Barbuda after the island was hit by Hurricane Irma Photo courtesy of Aimar/Roberto/News Pictures/WENN

Someone once said that hurricanes are the terrorists in the Caribbean region. And as these annual storms become more and more powerful their devastating effects are destroying not only infrastructure, but unique and traditional ways of life. Today, this fact can be seen in the upending of life on the tiny island of Barbuda that was manhandled by Hurricane Irma last year. This Caribbean island – part of the CARICOM nation of Antigua and Barbuda – is now uninhabitable following the devastating storm, with rebuilding work ways too expensive for the local government.

When Antigua and Barbuda was hit, the Category 5 mega-hurricane made landfall and tore into the 62-square-mile island of Barbuda on the night of September 5 – 6, 2018. Almost all the island’s approximately 1,800 residents were evacuated to the neighboring Antigua, and those that remained on Barbuda lashed themselves to the roofs of their properties as winds rampaged through this tiny island at over 150 miles per hour. The final wind speed reading from was 155mph (250kmh) before the storm called it a day and moved on to other islands.

In the aftermath the hurricane left three people dead and about 95 per cent of all the buildings on the island either destroyed or significantly damaged.

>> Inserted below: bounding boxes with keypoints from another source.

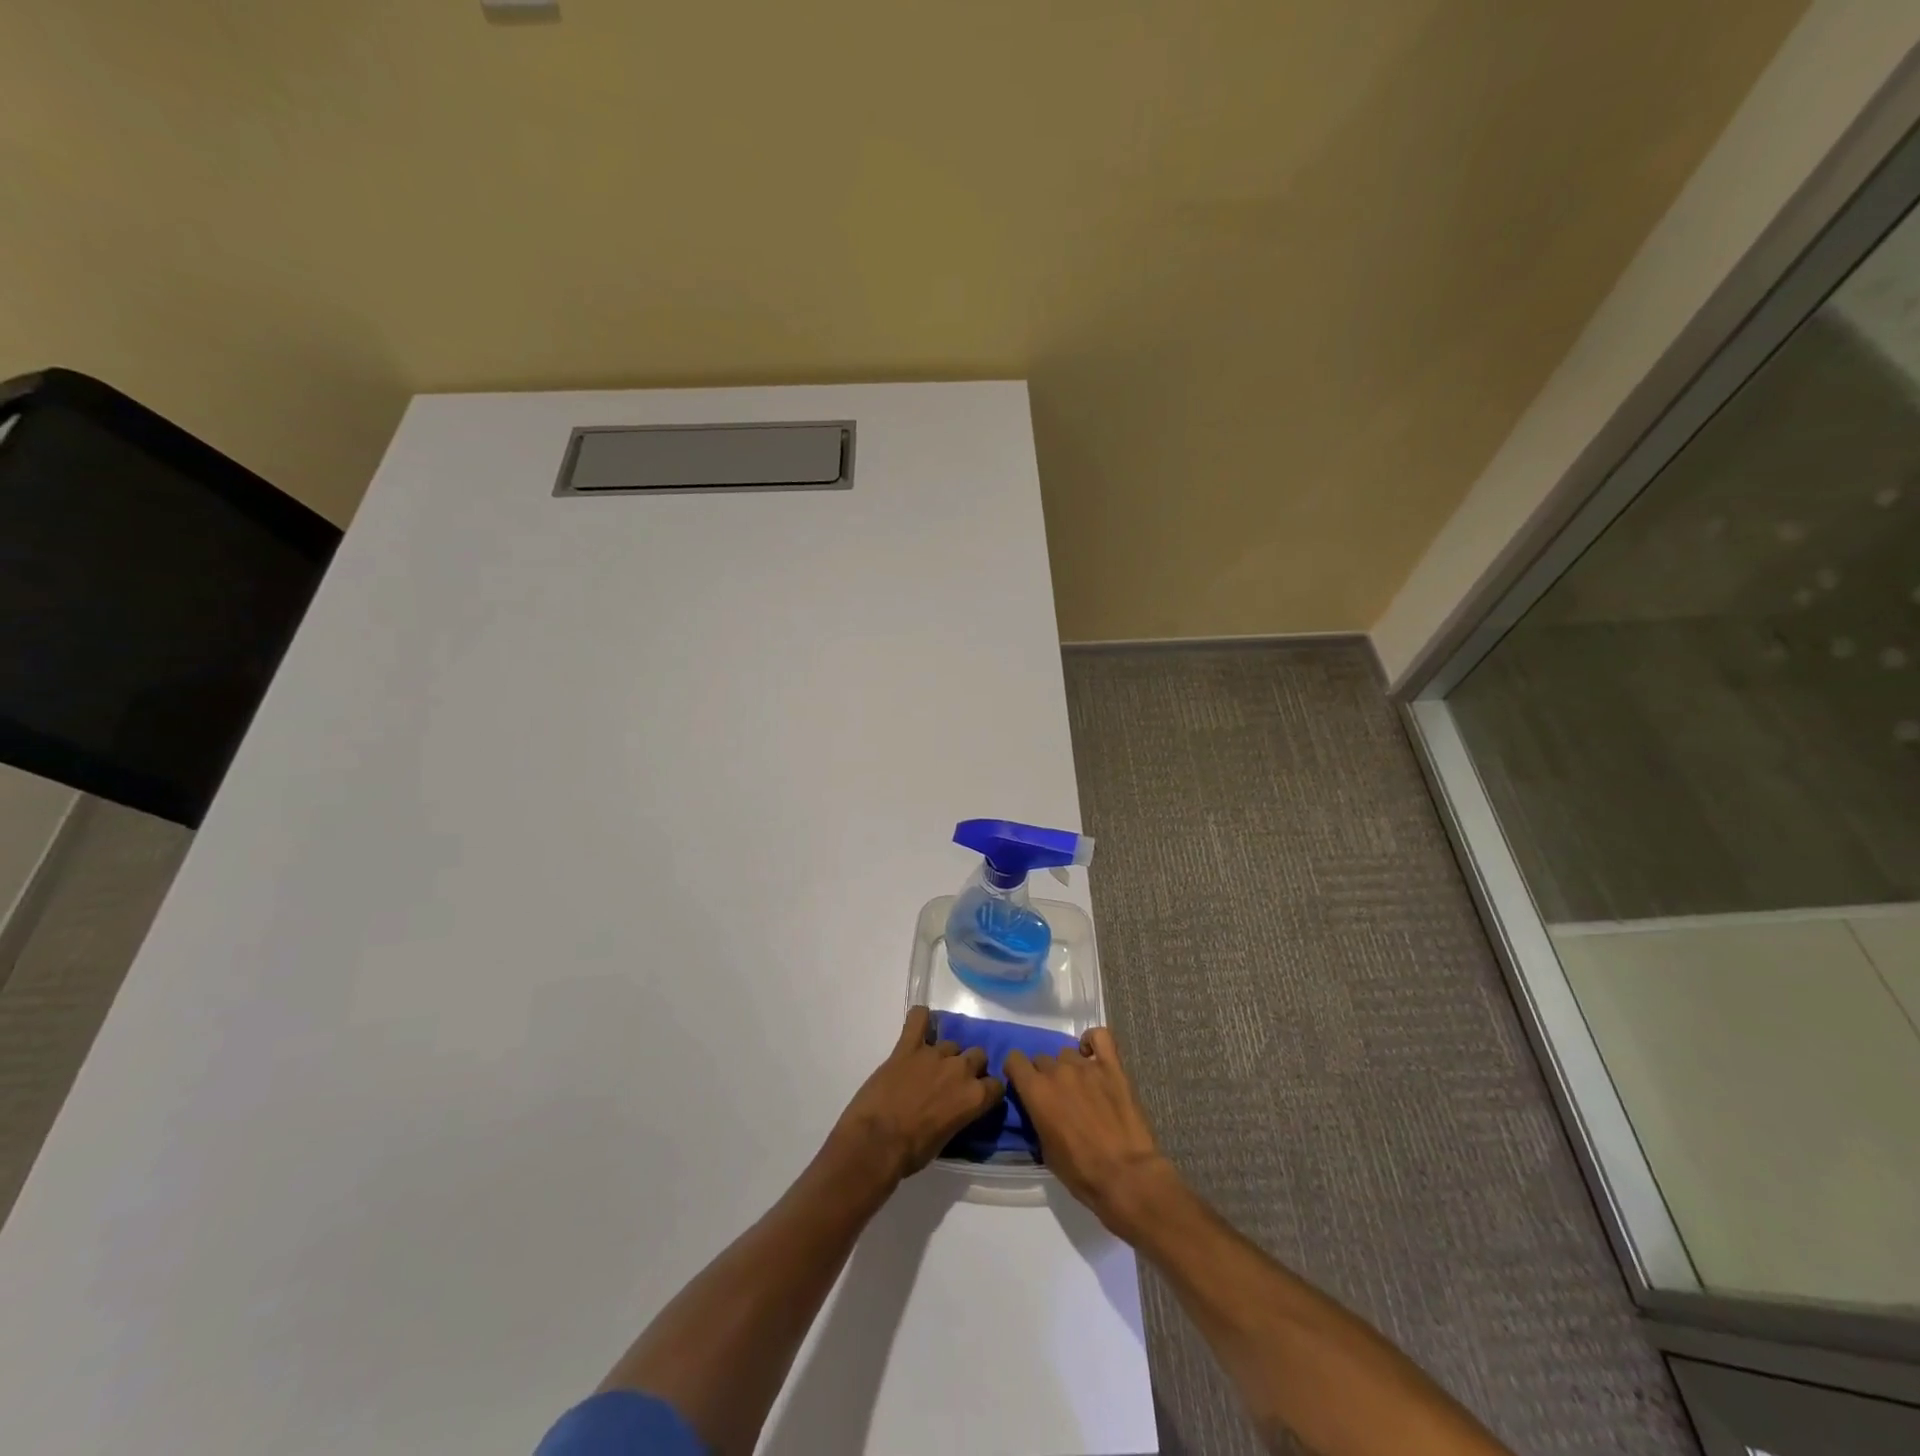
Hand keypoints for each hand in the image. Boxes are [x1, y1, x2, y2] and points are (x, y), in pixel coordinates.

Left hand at [829, 1006, 1003, 1184]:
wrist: (876, 1142)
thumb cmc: (912, 1152)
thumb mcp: (947, 1139)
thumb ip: (959, 1113)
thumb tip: (957, 1107)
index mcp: (974, 1097)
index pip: (996, 1085)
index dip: (987, 1091)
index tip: (978, 1096)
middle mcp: (960, 1069)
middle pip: (978, 1055)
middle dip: (970, 1066)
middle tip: (952, 1081)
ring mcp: (934, 1053)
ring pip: (951, 1043)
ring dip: (945, 1054)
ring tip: (930, 1067)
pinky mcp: (907, 1046)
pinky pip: (918, 1019)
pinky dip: (920, 1018)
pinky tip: (919, 1023)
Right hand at [1004, 1026, 1179, 1241]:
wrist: (1126, 1176)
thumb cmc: (1081, 1173)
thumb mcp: (1045, 1151)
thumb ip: (1038, 1119)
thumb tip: (1040, 1109)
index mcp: (1036, 1091)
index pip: (1014, 1060)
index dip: (1017, 1072)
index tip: (1023, 1085)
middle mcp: (1057, 1071)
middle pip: (1042, 1059)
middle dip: (1045, 1076)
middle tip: (1057, 1098)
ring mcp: (1086, 1065)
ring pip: (1067, 1053)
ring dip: (1068, 1068)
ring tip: (1080, 1087)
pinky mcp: (1112, 1066)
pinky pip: (1100, 1037)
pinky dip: (1093, 1041)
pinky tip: (1092, 1055)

More than half of the island’s residents have been left homeless. And those who tempted fate and decided to ride out the storm were subsequently evacuated to Antigua where the storm’s damage was less catastrophic.

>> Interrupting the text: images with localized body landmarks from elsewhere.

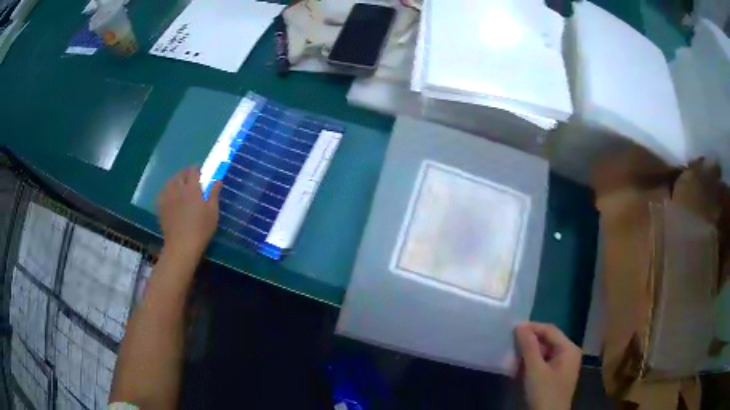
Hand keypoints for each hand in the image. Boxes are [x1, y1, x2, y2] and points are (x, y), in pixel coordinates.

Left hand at [157, 167, 221, 255]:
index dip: (197, 169)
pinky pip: (163, 192)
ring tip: (180, 186)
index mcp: (193, 189)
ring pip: (170, 182)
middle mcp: (179, 189)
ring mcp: (168, 197)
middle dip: (186, 174)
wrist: (182, 246)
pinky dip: (167, 190)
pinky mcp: (161, 207)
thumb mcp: (212, 212)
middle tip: (191, 179)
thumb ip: (214, 194)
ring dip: (176, 180)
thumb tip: (217, 180)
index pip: (193, 171)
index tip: (201, 173)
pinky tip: (170, 196)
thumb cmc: (201, 229)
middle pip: (180, 174)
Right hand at [515, 322, 581, 409]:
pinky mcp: (556, 376)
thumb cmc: (545, 392)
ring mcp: (563, 366)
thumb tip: (520, 325)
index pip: (550, 330)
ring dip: (529, 354)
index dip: (532, 327)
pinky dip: (532, 363)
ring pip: (544, 352)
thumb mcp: (535, 369)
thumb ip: (528, 346)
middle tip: (511, 343)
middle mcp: (569, 353)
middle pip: (548, 340)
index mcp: (569, 348)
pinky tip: (519, 368)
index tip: (512, 329)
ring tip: (512, 355)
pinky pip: (544, 363)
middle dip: (529, 342)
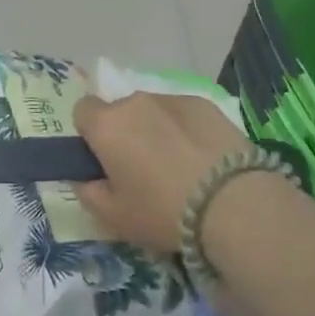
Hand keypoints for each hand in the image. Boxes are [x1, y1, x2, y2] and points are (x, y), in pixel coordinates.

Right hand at [72, 92, 253, 255]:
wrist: (232, 202)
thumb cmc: (162, 211)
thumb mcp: (114, 217)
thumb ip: (88, 193)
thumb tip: (84, 178)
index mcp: (106, 125)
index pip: (82, 111)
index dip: (90, 134)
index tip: (103, 160)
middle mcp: (135, 102)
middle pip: (120, 110)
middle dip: (125, 132)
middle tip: (141, 168)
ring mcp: (172, 99)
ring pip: (152, 110)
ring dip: (155, 129)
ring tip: (178, 165)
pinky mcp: (205, 104)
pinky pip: (182, 113)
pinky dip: (185, 130)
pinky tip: (202, 159)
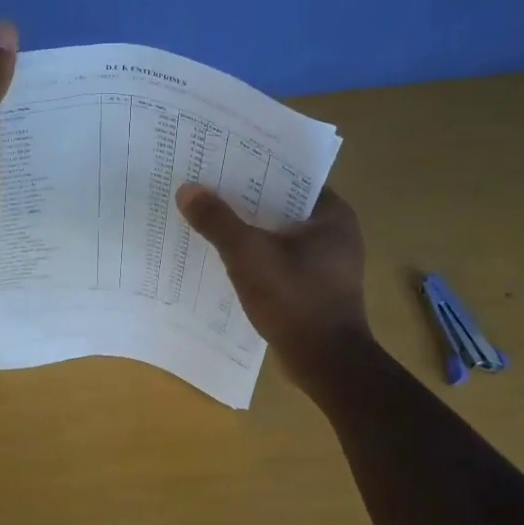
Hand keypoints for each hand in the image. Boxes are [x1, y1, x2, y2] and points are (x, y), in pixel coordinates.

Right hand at [175, 183, 370, 377]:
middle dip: (246, 200)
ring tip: (209, 220)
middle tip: (207, 188)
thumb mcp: (249, 255)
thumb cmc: (295, 299)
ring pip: (280, 236)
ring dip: (250, 231)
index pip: (291, 176)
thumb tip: (187, 189)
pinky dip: (257, 258)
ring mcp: (329, 264)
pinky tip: (226, 259)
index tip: (223, 160)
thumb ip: (218, 221)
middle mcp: (336, 233)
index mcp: (332, 214)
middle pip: (282, 206)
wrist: (326, 363)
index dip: (256, 167)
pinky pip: (281, 261)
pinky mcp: (316, 289)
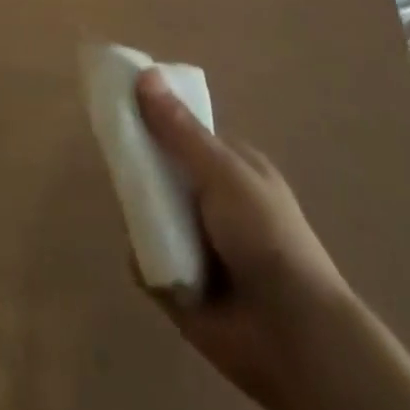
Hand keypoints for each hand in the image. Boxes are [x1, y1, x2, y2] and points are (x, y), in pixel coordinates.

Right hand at [135, 69, 353, 409]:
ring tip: (131, 209)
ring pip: (149, 213)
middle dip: (140, 167)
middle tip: (115, 159)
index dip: (154, 118)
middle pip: (160, 171)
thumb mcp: (222, 171)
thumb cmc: (266, 236)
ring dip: (138, 213)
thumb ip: (179, 130)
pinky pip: (146, 260)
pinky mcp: (180, 285)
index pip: (182, 132)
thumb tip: (144, 73)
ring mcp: (195, 242)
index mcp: (230, 167)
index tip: (121, 106)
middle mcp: (211, 201)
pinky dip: (142, 258)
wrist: (294, 337)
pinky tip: (144, 256)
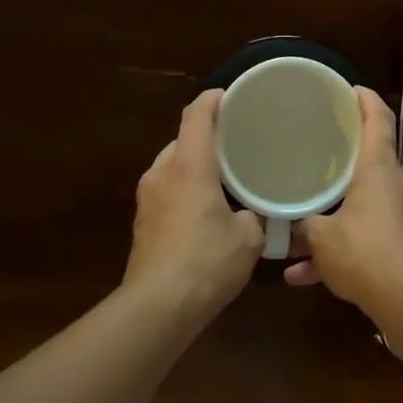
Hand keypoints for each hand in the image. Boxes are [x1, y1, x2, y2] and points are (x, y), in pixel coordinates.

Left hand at [124, 90, 263, 316]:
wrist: (158, 306)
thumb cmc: (207, 261)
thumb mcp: (249, 238)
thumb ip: (257, 216)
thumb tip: (259, 214)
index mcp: (189, 165)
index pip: (197, 115)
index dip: (212, 100)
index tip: (230, 96)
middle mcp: (162, 173)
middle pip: (182, 139)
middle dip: (206, 137)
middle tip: (237, 142)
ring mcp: (147, 198)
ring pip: (172, 166)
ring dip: (194, 165)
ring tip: (223, 175)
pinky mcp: (142, 222)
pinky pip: (166, 189)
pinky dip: (184, 188)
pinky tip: (205, 207)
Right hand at [285, 87, 402, 314]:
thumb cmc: (364, 252)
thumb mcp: (321, 237)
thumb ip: (303, 225)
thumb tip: (289, 224)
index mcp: (380, 169)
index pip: (379, 121)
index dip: (366, 101)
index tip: (351, 90)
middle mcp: (398, 184)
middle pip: (370, 163)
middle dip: (341, 167)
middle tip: (315, 160)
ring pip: (364, 207)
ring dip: (334, 220)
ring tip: (298, 239)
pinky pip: (370, 237)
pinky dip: (344, 249)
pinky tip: (307, 276)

The full horror, trauma and impact of this powerful storm on such a small and defenseless island was mind boggling, the devastation complete. Today, for the first time in 300 years, there’s not a single living person on the island of Barbuda. A civilization that has existed on that island for over 300 years has now been completely extinguished. Hurricane Irma was easily the most brutal and ferocious storm in Barbuda’s history. In fact, the island is very lucky that only three people were killed, when compared with thousands in Puerto Rico. This was perhaps due to the fact that Prime Minister Gaston Browne issued a compulsory evacuation of the island before the storm struck.

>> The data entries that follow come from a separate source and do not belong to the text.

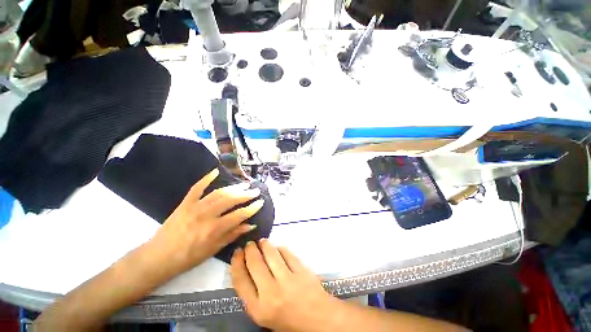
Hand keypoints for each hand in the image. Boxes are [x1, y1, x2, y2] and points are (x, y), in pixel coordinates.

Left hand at [152, 168, 262, 274]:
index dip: (252, 208)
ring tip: (245, 184)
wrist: (160, 256)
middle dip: (246, 194)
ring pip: (219, 193)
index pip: (239, 215)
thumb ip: (233, 234)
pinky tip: (216, 171)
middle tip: (256, 191)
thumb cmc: (189, 257)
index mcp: (214, 229)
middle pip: (231, 200)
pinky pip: (197, 187)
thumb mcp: (214, 249)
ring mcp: (195, 206)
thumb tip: (250, 224)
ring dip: (234, 187)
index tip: (261, 202)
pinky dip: (206, 178)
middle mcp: (207, 215)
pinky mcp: (185, 203)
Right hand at [231, 240, 336, 331]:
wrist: (317, 320)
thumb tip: (246, 266)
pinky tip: (278, 248)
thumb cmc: (287, 318)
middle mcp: (271, 293)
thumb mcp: (263, 313)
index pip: (240, 280)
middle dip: (250, 250)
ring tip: (263, 242)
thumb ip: (252, 293)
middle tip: (250, 244)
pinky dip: (280, 248)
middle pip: (255, 263)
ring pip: (271, 254)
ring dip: (265, 244)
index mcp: (258, 308)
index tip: (237, 252)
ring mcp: (288, 280)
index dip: (236, 263)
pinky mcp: (301, 270)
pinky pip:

Back then the prime minister sounded the ominous alarm about the prospects of a rapid rebuilding and reconstruction of Barbuda, when he said: “I have to tell you that we definitely cannot afford it from domestic resources. We are hoping that friendly governments and international partners will step up to the plate and assist us… This is a disaster. A national disaster of epic proportions and we really need external assistance. This is not a want. This is a need.”

Experts say that reconstruction is estimated to cost in the region of $200m, and could take several years. Famed Hollywood actor Robert De Niro, who was planning a luxury hotel on the island, is among those who have pledged to help rebuild. “As devastating as it is and as terrible as it is, it will come back,” the actor told CNN.


The first modern record of Barbuda was when Christopher Columbus landed on the island on his second voyage to the Americas in 1493. At the time it was populated with both Arawak and Carib Indians. It is possible that the exodus following Hurricane Irma is the first time the island has been uninhabited is far longer than 300 years.

Early Spanish communities were followed by French and eventually English settlements. In 1666, Barbuda became a British colony and in 1685, the island was leased to brothers Christopher and John Codrington, who founded the town of Codrington – the largest settlement on the island.

The brothers transported slaves to Barbuda to work on sugarcane plantations in Antigua, and as numbers of slaves grew, the island became a significant exporter of slaves in the region. Antigua and Barbuda together became a sovereign nation on 1 November 1981, and today remains part of the British Commonwealth.

Today, the only remaining inhabitants of Barbuda are the abandoned dogs and livestock left behind as islanders fled to escape the path of Hurricane Irma. From the pummeled remains of houses, shops and schools, to government offices, the police station and the Barbuda Anglican Church, Irma was ruthless in its destruction.